Highlights & Insights¶
- Reduces the philosophical problem of "learning rewards from passive videos" to "self-supervised regression of normalized temporal indices," outperforming complex modules (VLMs, triplets, goal-conditioned values, adversarial discriminators) with simplicity.
- The anti-symmetric \(d_{uv} \in [-1, 1]\) design is a "free lunch": it embeds knowledge of how to handle OOD sub-optimal behaviors without needing failure trajectories or explicit negative sampling.
- Surpassing manual dense rewards in 9 tasks is counter-intuitive—it suggests that engineered shaping functions are often flat in early stages (e.g., before reaching an object), whereas video-learned progress is more sensitive to pre-contact phases and more exploration-friendly.
Limitations & Future Work¶
- Single-frame observations may map different task stages to the same progress value under visual aliasing (back-and-forth motion). The authors suggest using frame windows to mitigate this POMDP issue.
- Evaluations are limited to Meta-World and simplified real-world scenes, without addressing multi-skill long-horizon tasks or dynamic scenes with multiple objects.

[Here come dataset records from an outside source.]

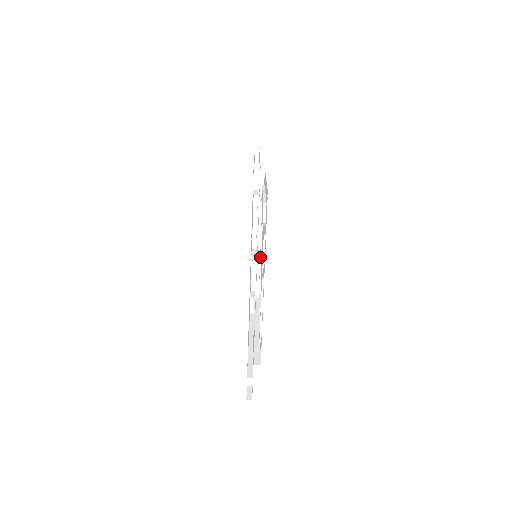
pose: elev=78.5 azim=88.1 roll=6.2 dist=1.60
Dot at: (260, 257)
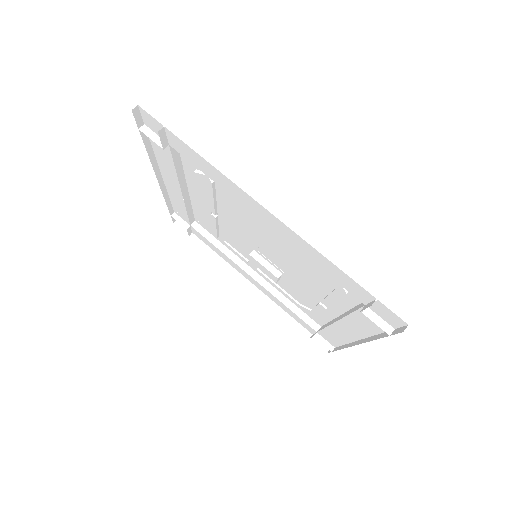
Dot at: (273, 284)
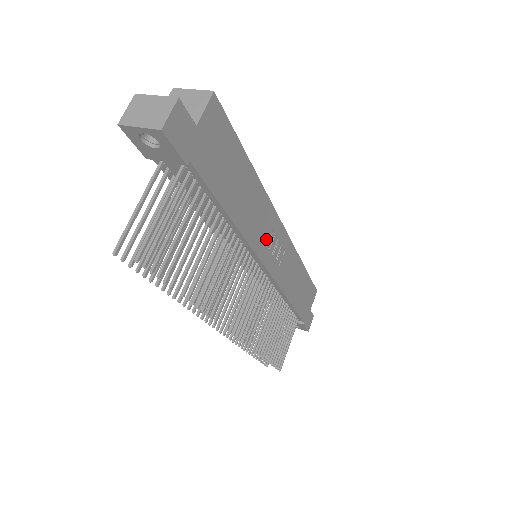
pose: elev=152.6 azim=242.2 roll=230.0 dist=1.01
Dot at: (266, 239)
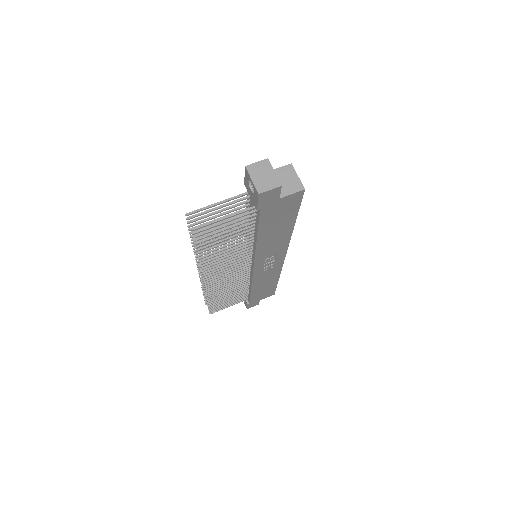
Dot at: (268, 256)
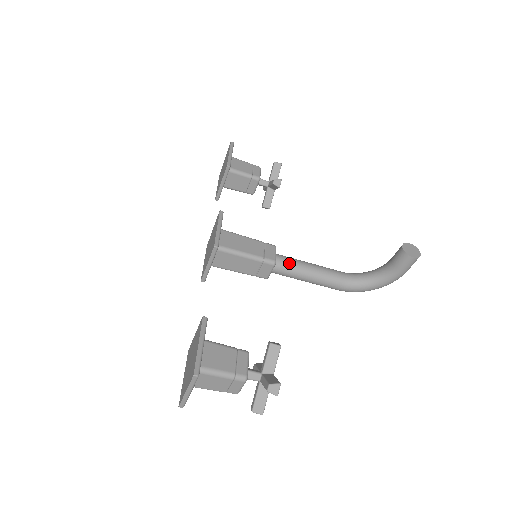
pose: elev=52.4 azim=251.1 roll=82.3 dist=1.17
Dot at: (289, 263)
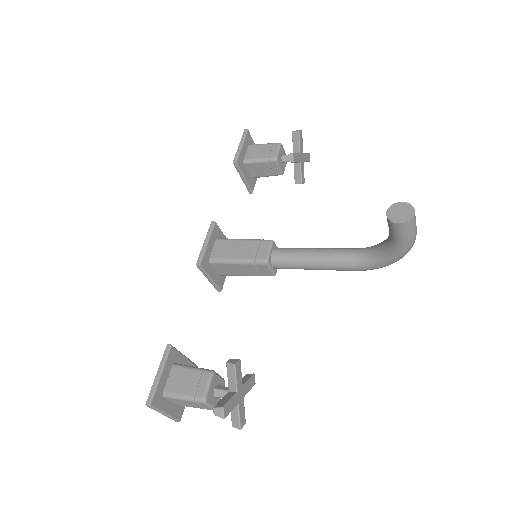
Dot at: (286, 256)
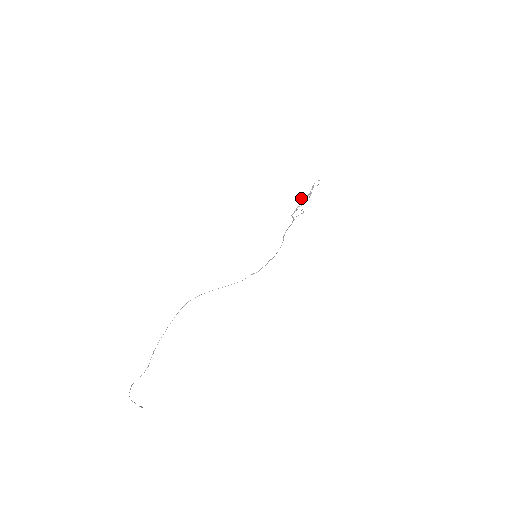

- The training assumes "near-optimal" expert videos; how the model degrades with sub-optimal or noisy demonstrations remains unexplored.
Related Work & Insights¶
- vs VIP: Both learn values from temporal structure, but VIP uses implicit temporal contrastive objectives + goal conditioning, leading to representation degradation away from the goal and unbounded optimization. Ours is goal-free, has a bounded objective, and is more stable.
- vs Rank2Reward / PROGRESSOR: Rank2Reward lacks scale (only order); PROGRESSOR uses complex triplet Gaussian estimation and only sees forward progress. Ours captures both distance and anti-symmetric sub-optimal awareness with a simpler objective.
- vs GAIfO / OT / ADS: These online alignment methods treat "expert matching" as a reward, which is computationally expensive and unstable. Ours shifts computation to offline training, requiring only one ViT forward pass during RL.
- vs GVL (VLM Reasoning): GVL is sensitive to prompts and model versions. Ours uses a small model + self-supervision to embed "temporal order" as a continuous, differentiable distance, offering better scalability.
Rating¶
- Novelty: ⭐⭐⭐⭐ Temporal distance regression is not entirely new, but the combination of anti-symmetry, short-interval weighting, and two-hot discretization pushes this approach to outperform manual rewards.
- Experimental Thoroughness: ⭐⭐⭐⭐ Covers 10 tasks with 8 seeds, cross-domain human videos, extensive ablations, and PCA visualizations. Lacks long-horizon multi-skill testing.
- Writing Quality: ⭐⭐⭐⭐ Smooth flow with question-driven experimental sections and clear theoretical/failure mode analysis.
- Value: ⭐⭐⭐⭐⭐ Makes "learning rewards from video" truly practical for Meta-World scale tasks and accommodates heterogeneous human videos, providing a plug-and-play boost for robotics RL.